I flew with an Air National Guard pilot in an F16 over Minnesota after 9/11. When he learned that I was a private pilot, he said, “Here, you take it.” There I was, a guy who had never flown anything bigger than a Cessna 172, rolling a jet fighter! (I actually got to do that again, this time in an F-18 with the Blue Angels at their training base in California). 

But there is a much bigger piece of this. What we do, a free and independent press, is the only profession explicitly mentioned – and protected – in the Constitution. It’s not just a guarantee, it also a mandate, something of an assignment. 

When we are challenging the mayor or the governor or the police superintendent, we are your representatives in that room. When we are digging through spreadsheets, or suing city hall for documents, we’re doing that for you. We give you that information – and then it’s up to you to decide what to do with it next. It’s a tremendous responsibility to get it all, and get it right. And we really, really believe in that. 

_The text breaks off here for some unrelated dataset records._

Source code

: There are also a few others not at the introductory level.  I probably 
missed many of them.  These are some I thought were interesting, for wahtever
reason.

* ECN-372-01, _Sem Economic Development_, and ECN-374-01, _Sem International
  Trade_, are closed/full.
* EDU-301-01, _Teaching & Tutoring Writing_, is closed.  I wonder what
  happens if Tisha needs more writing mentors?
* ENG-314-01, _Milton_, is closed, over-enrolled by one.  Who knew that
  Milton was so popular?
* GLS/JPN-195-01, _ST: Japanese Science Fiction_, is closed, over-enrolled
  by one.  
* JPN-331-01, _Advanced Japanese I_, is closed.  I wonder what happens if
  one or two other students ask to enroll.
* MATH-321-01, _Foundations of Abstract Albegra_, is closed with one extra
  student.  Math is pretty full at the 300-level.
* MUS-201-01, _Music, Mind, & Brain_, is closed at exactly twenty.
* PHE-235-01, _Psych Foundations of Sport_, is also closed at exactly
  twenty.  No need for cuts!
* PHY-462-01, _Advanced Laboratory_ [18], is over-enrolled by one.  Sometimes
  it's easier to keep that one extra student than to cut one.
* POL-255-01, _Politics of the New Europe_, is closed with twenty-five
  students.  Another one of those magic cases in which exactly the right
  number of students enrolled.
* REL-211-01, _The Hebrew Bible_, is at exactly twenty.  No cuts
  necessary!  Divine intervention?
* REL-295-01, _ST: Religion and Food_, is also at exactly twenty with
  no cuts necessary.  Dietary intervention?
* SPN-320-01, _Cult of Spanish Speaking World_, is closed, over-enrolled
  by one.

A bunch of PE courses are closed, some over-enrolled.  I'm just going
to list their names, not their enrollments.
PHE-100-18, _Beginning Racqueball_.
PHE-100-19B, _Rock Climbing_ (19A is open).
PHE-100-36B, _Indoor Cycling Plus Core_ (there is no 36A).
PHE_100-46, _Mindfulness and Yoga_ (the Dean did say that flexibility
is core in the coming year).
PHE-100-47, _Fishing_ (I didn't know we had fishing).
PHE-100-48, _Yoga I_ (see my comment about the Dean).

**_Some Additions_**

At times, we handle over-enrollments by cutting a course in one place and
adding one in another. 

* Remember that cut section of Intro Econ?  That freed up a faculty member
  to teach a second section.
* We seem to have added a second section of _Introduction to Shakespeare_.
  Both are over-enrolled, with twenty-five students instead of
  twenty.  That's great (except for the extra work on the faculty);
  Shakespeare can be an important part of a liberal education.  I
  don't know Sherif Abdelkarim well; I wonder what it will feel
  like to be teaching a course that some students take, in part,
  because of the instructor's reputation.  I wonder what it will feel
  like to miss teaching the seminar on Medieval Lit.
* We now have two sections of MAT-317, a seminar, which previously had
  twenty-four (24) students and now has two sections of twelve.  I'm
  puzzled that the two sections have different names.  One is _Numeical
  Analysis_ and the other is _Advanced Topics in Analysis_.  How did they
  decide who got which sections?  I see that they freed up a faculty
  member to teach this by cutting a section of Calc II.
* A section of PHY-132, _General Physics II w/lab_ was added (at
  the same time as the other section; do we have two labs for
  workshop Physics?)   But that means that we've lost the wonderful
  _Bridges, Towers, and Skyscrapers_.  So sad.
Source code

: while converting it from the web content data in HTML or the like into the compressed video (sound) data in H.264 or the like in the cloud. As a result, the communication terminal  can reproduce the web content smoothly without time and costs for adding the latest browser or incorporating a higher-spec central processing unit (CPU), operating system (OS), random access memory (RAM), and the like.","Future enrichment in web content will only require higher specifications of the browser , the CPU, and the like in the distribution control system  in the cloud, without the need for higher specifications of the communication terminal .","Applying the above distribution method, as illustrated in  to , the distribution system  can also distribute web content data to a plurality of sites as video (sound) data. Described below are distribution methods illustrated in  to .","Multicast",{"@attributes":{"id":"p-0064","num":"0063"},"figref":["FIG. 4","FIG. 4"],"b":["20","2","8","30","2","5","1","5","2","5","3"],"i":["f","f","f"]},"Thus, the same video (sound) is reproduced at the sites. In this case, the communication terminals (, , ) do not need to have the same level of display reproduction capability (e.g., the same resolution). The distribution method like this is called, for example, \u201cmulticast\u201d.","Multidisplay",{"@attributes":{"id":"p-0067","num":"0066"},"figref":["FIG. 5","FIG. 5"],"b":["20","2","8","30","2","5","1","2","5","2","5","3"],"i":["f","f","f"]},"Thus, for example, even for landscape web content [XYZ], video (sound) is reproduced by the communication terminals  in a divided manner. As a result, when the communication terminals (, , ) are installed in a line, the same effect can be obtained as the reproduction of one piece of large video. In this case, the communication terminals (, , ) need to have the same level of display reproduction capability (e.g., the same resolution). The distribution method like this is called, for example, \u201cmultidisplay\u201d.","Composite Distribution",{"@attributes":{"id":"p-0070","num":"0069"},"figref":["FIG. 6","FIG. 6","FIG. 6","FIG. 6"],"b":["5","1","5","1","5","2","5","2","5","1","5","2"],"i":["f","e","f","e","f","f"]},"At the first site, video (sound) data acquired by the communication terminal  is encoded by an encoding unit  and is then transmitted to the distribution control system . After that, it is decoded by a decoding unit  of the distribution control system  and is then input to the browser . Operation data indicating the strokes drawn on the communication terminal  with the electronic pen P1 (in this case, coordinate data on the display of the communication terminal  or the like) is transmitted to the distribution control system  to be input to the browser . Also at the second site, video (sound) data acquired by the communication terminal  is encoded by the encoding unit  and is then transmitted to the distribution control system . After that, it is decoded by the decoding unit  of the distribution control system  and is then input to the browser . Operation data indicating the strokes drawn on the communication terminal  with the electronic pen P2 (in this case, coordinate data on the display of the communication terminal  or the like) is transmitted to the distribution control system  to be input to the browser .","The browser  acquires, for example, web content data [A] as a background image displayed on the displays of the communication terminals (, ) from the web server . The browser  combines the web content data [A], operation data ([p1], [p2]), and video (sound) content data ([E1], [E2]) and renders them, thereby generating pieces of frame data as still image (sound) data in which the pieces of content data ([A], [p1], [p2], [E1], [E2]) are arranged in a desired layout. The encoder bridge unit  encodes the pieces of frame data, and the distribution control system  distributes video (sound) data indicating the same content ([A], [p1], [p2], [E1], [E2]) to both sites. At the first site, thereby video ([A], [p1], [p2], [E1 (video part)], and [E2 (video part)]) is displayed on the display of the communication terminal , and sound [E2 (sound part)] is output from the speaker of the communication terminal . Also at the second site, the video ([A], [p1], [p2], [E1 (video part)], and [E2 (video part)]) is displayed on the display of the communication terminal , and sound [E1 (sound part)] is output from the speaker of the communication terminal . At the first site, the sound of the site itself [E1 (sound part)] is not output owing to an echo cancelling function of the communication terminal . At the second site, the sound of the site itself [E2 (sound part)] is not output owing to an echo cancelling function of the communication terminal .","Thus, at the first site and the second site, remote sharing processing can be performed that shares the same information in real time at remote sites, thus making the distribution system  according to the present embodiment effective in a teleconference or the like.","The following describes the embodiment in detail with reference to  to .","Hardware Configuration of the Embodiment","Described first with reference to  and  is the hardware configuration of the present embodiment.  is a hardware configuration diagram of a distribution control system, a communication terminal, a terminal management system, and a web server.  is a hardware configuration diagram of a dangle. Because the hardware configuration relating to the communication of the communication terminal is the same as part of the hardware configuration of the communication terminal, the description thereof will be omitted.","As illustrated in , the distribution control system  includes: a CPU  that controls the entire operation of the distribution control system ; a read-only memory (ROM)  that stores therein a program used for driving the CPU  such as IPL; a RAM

I know that this company, especially, devotes tremendous resources to make certain that every word we bring to you is accurate and fair. And that’s important. Because more and more, those in power don’t want you to see what’s behind the curtain. They claim they believe in transparency but don’t practice it. They waste vast sums of money because it isn’t their money - it’s yours.  It’s up to you and us, to tell them that’s not acceptable. And here’s the amazing part: the viewers and readers, the consumers of news in this city have shown us time and again, they are partners in that effort. And that is amazing.

So as I leave here, please know that I do so with a tremendous sense of pride for working at a great company with great people – most of whom you don’t see – but are the real heroes who get all of this into your homes. And gratitude for you, who let me do this all these years. Thank you. It has been an honor doing news in Chicago.